Por isso, não se justifica que todos os anos, o que ainda resta da Mata Atlântica sofra essa irresponsável depredação, em função de uma cultura alienada e destrutiva, qual seja esta de cortar milhares de árvores para transformá-las em fogueiras, alimentando um comércio ilegal e clandestino, provocando a destruição do meio ambiente e aumentando a poluição atmosférica com suas conseqüências desastrosas à camada de ozônio.

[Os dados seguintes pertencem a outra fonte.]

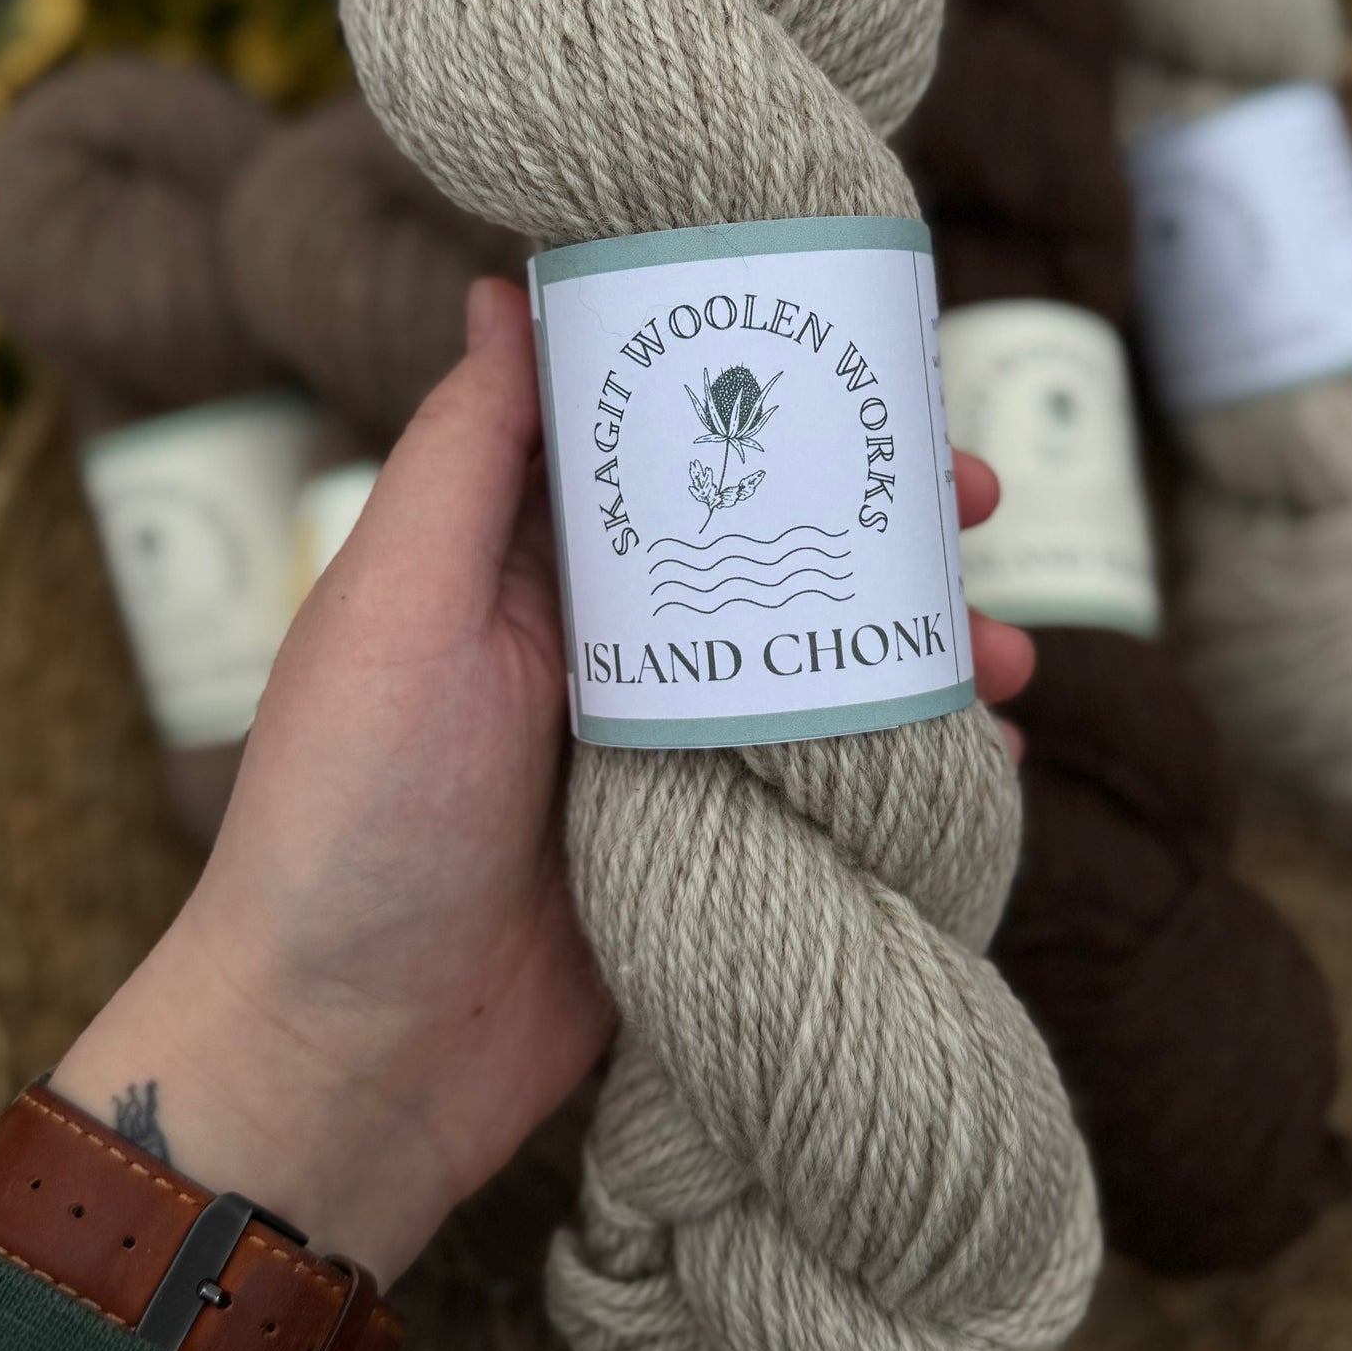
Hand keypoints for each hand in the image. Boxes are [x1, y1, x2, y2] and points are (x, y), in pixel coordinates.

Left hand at [55, 279, 1034, 1287]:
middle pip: (759, 540)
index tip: (861, 358)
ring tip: (1005, 656)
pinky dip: (902, 765)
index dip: (759, 386)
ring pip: (806, 656)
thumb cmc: (346, 820)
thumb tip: (504, 286)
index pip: (655, 435)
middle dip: (871, 513)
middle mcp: (595, 639)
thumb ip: (468, 456)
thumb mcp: (397, 607)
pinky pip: (817, 781)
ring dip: (910, 641)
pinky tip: (985, 765)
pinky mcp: (698, 850)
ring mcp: (655, 748)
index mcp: (519, 560)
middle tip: (974, 501)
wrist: (347, 1064)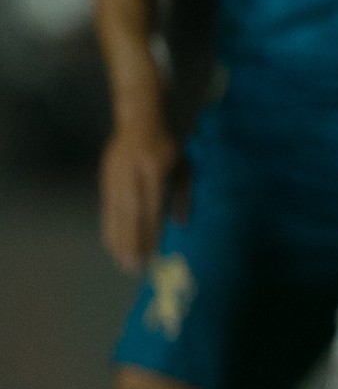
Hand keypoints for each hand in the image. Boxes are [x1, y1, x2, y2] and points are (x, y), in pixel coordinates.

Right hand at [99, 110, 182, 273]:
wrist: (137, 122)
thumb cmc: (166, 146)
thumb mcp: (183, 166)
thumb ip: (182, 195)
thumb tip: (181, 225)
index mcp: (153, 170)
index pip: (151, 206)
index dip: (150, 230)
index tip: (152, 252)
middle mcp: (130, 176)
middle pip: (130, 214)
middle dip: (131, 241)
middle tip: (134, 266)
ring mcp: (114, 178)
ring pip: (115, 214)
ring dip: (118, 239)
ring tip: (122, 262)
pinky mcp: (105, 181)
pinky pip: (106, 209)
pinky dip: (109, 228)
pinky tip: (111, 245)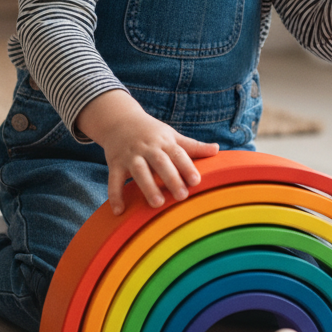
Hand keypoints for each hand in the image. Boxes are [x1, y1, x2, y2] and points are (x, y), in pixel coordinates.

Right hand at [76, 89, 218, 214]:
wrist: (119, 120)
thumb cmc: (151, 132)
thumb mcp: (171, 135)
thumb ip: (192, 146)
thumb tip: (217, 149)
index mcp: (163, 141)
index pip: (177, 153)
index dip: (186, 166)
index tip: (196, 181)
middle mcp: (147, 148)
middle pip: (160, 162)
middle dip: (170, 178)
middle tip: (182, 196)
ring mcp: (130, 156)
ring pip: (138, 171)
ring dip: (147, 187)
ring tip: (157, 204)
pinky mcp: (114, 163)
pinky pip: (114, 180)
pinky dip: (115, 195)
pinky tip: (119, 211)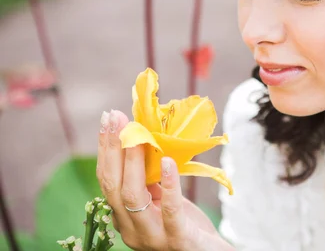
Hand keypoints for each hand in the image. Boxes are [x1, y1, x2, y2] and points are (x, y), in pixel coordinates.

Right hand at [96, 110, 232, 250]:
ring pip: (133, 197)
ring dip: (133, 162)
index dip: (105, 150)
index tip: (108, 120)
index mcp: (125, 218)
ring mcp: (152, 237)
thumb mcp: (163, 201)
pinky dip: (168, 183)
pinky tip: (167, 161)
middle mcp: (131, 229)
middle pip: (113, 186)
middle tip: (115, 118)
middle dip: (112, 149)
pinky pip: (169, 209)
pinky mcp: (177, 239)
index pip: (107, 181)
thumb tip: (143, 141)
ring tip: (137, 135)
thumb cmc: (187, 226)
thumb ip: (151, 181)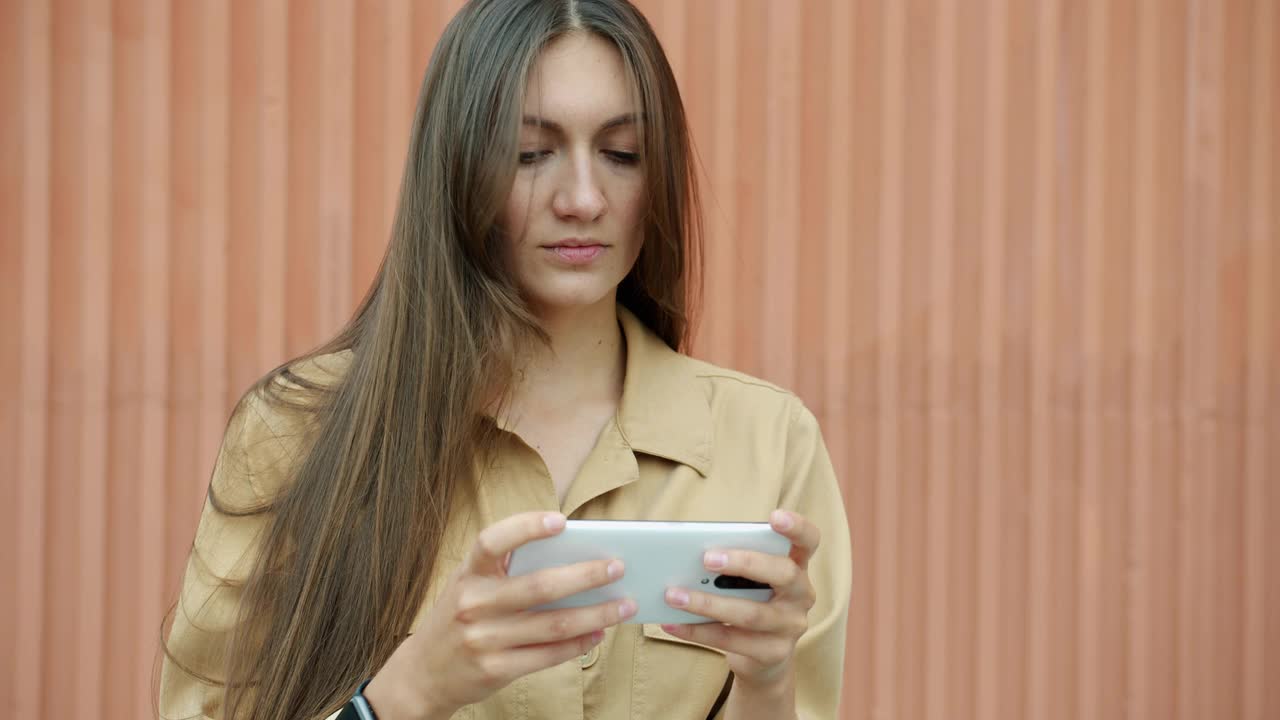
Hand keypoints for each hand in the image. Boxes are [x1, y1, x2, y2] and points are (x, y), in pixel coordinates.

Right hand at [364, 511, 635, 719]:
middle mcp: (472, 604)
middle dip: (586, 575)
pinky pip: (549, 654)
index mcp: (467, 574)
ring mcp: (483, 639)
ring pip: (554, 624)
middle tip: (617, 567)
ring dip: (596, 614)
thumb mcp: (469, 586)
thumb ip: (506, 572)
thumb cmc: (458, 619)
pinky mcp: (495, 669)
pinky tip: (598, 633)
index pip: (491, 542)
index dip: (526, 528)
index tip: (561, 520)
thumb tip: (571, 559)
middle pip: (539, 586)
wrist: (422, 674)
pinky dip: (579, 643)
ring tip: (623, 605)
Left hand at [659, 509, 818, 690]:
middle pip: (783, 573)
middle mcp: (801, 594)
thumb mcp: (749, 580)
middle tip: (707, 558)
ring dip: (707, 604)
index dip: (796, 527)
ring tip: (673, 595)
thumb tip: (688, 554)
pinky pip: (731, 641)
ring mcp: (791, 626)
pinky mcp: (774, 653)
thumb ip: (733, 565)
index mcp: (797, 566)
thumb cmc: (750, 602)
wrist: (762, 658)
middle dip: (744, 563)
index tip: (774, 516)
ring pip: (750, 613)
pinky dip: (697, 631)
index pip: (808, 541)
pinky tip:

Urge, portanto, evitar-se o crime ecológico que está sendo perpetrado contra a Mata Atlântica, pois em cada fogueira é destruída parte da vida vegetal que levou séculos para se tornar uma árvore alta, forte e bela a recobrir a terra, oferecendo-lhe oxigênio, dando frutos, sombra e abrigo aos pássaros, aos animais e ao seu próprio carrasco, o homem. Este, a troco de dinheiro abate impiedosamente as árvores a fim de alimentar um costume medieval, obsoleto, que não passa de simples manifestação folclórica, destituída de sentido que justifique tamanha barbárie contra a natureza.
Assim, nas noites juninas, as fagulha que saltam das fogueiras em chamas, sejam como lágrimas das filhas árvores, chorando o transe de sua mãe, a Mata Atlântica; e sirvam para iluminar e despertar as consciências para lutarem contra essa terrível depredação anual do que sobrou da imensa floresta.
Viva Santo Antônio! Viva São João! Viva São Pedro e São Paulo! Salvemos a Mata Atlântica!